The Pew Charitable Trusts helps you tell your Congressfolk to support H.R. 4916, the POWER Act, which would extend renewable energy tax credits to projects that reuse waste heat from energy consumption. I remember reading about one such project in France in 2009 -- which reused heat generated by the Metro to heat nearby apartment buildings -- and I thought, "I bet right-wingers would call this kind of thing 'socialism,' especially when they hear France is doing it." But fully half of H.R. 4916's sponsors are Republicans (two from New York state, two from Nevada), so I have hope that this bill might, one day, be at least that noncontroversial vehicle for all manner of poison pill amendments. We'd beat such amendments back, of course, but aside from their obvious climate-change and job-creation benefits, waste heat-capturing technologies can be implemented wherever waste heat is generated, meaning that hospitals, police stations, and other places that really can't ever shut down will have one more tool to keep themselves going in a blackout.
Meanwhile, the Department of the Interior is taking public comments on the matter of handing out oil drilling leases, and the Alaska Wilderness League helps you tell Interior that you oppose drilling leases in the Arctic. The Alaska Wilderness League tells us that "oil drilling in the Arctic Ocean is bad for three reasons. Oily sea creatures. Blankets of heat-trapping soot on Arctic ice. Melting icebergs that leave polar bears starving." Those are all good reasons not to drill in the Arctic, but we have others, as you know -- namely, that we don't know enough about Arctic ecosystems to know how our oil drilling will affect them, and we also can't clean up oil spills in frigid waters as well as we can (at least in theory, right, BP?) in more temperate waters like those of the Gulf of Mexico. Don't conservatives tell us that we shouldn't go bullrushing into projects without being aware of their ill effects? Then the conservative thing to do in the Arctic, it would be seem, would be not to drill for oil. Remember: the conservative thing to do is not the corporatist thing to do, as the "liberal" media would have you believe.

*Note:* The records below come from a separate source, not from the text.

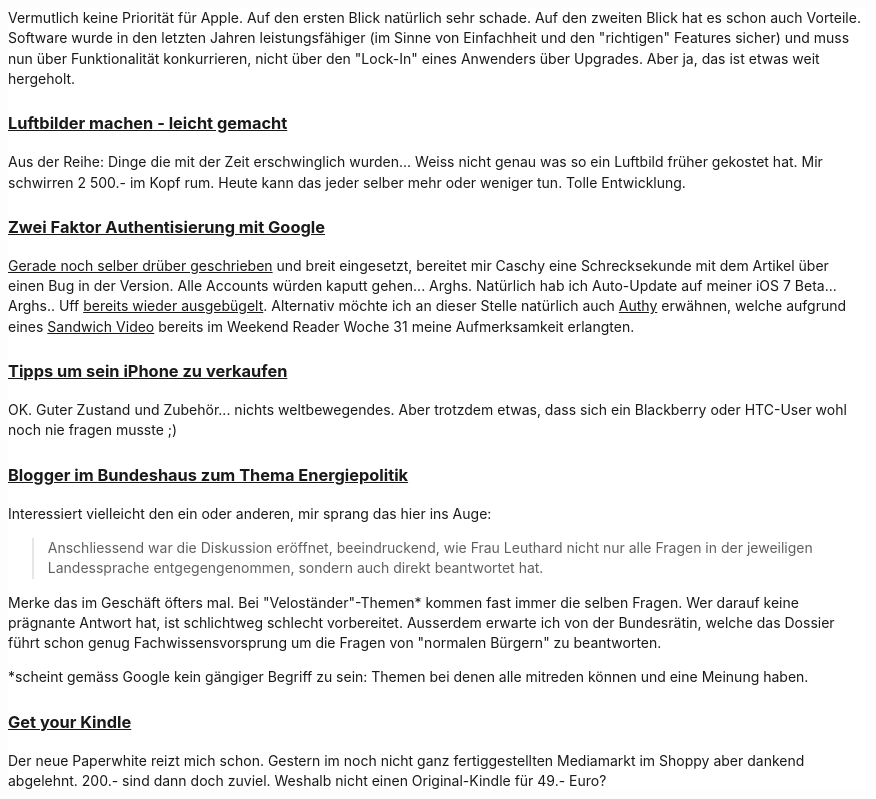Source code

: Vermutlich keine Priorität für Apple. Auf den ersten Blick natürlich sehr schade. Auf den zweiten Blick hat es schon auch Vorteile. Software wurde in den letzten Jahren leistungsfähiger (im Sinne von Einfachheit und den "richtigen" Features sicher) und muss nun über Funktionalität konkurrieren, nicht über den "Lock-In" eines Anwenders über Upgrades. Aber ja, das ist etwas weit hergeholt.

### [Luftbilder machen - leicht gemacht](http://www.technikblog.ch/2013/09/tbs-discovery-projekt-neuer-multicopter-erste-fluege-und-bilder/)

Aus der Reihe: Dinge die mit der Zeit erschwinglich wurden... Weiss nicht genau was so ein Luftbild früher gekostet hat. Mir schwirren 2 500.- im Kopf rum. Heute kann das jeder selber mehr oder weniger tun. Tolle Entwicklung.

### [Zwei Faktor Authentisierung mit Google](http://stadt-bremerhaven.de/google-authenticator-die-gefahr-der-auto-updates/)

[Gerade noch selber drüber geschrieben](http://fime.ch/leisure-suite/2013/9/4/2-faktor-authentisierung-auf-dem-weg-in-den-mainstream) und breit eingesetzt, bereitet mir Caschy eine Schrecksekunde mit dem Artikel über einen Bug in der Version. Alle Accounts würden kaputt gehen... Arghs. Natürlich hab ich Auto-Update auf meiner iOS 7 Beta... Arghs.. Uff [bereits wieder ausgebügelt](http://stadt-bremerhaven.de/google-authenticator-update-buegelt-groben-patzer-aus/). Alternativ möchte ich an dieser Stelle natürlich auch [Authy](https://www.authy.com/thefuture) erwähnen, welche aufgrund eines [Sandwich Video](http://sandwichvideo.com/) bereits im Weekend Reader Woche 31 meine Aufmerksamkeit erlangten.

### [Tipps um sein iPhone zu verkaufen](http://shawnblanc.net/2013/09/how-i-sell-my-old-iphones/)

OK. Guter Zustand und Zubehör... nichts weltbewegendes. Aber trotzdem etwas, dass sich ein Blackberry oder HTC-User wohl noch nie fragen musste ;)

### [Blogger im Bundeshaus zum Thema Energiepolitik](http://www.leumund.ch/energiepolitik-2050-bundes-oder-besuchu-gast-bei-bundesraetin-doris-leuthard-0019495)

Interessiert vielleicht den ein oder anderen, mir sprang das hier ins Auge:
>Anschliessend war die Diskussion eröffnet, beeindruckend, wie Frau Leuthard nicht nur alle Fragen in der jeweiligen Landessprache entgegengenommen, sondern auch direkt beantwortet hat. 

Merke das im Geschäft öfters mal. Bei "Veloständer"-Themen* kommen fast immer die selben Fragen. Wer darauf keine prägnante Antwort hat, ist schlichtweg schlecht vorbereitet. Ausserdem erwarte ich von der Bundesrätin, welche das Dossier führt schon genug Fachwissensvorsprung um die Fragen von "normalen Bürgern" zu beantworten. 


*scheint gemäss Google kein gängiger Begriff zu sein: Themen bei denen alle mitreden können und eine Meinung haben.

### [Get your Kindle](http://www.technikblog.ch/2013/09/amazon-neuer-kindle-paperwhite-kindle-fuer-49-euro/)

Der neue Paperwhite reizt mich schon. Gestern im noch nicht ganz fertiggestellten Mediamarkt im Shoppy aber dankend abgelehnt. 200.- sind dann doch zuviel. Weshalb nicht einen Original-Kindle für 49.- Euro?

Finally, NETWORK, the national Catholic social justice lobby, notes that the House just passed a bill making an expired corporate tax cut permanent -- a bill that would cost some $280 billion over 10 years, and a bill that did not provide any offsets to its cost. Perhaps the House leadership will tell us that the tax cut (which essentially allows corporations to deduct the cost of depreciating equipment much more quickly) will "pay for itself," but Citizens for Tax Justice will convince you otherwise -- this economy isn't recovering as quickly as it should because both people and corporations don't want to spend their money, so giving corporations more money that they won't spend makes no sense. And this House has just approved an unpaid-for and unnecessary tax cut for its corporate paymasters totaling some $28 billion annually -- but won't authorize spending less than $4 billion to take care of undocumented children at the border, nor $6 billion for extending long-term unemployment insurance. Hence NETWORK helps you give your House Rep what-for on this matter.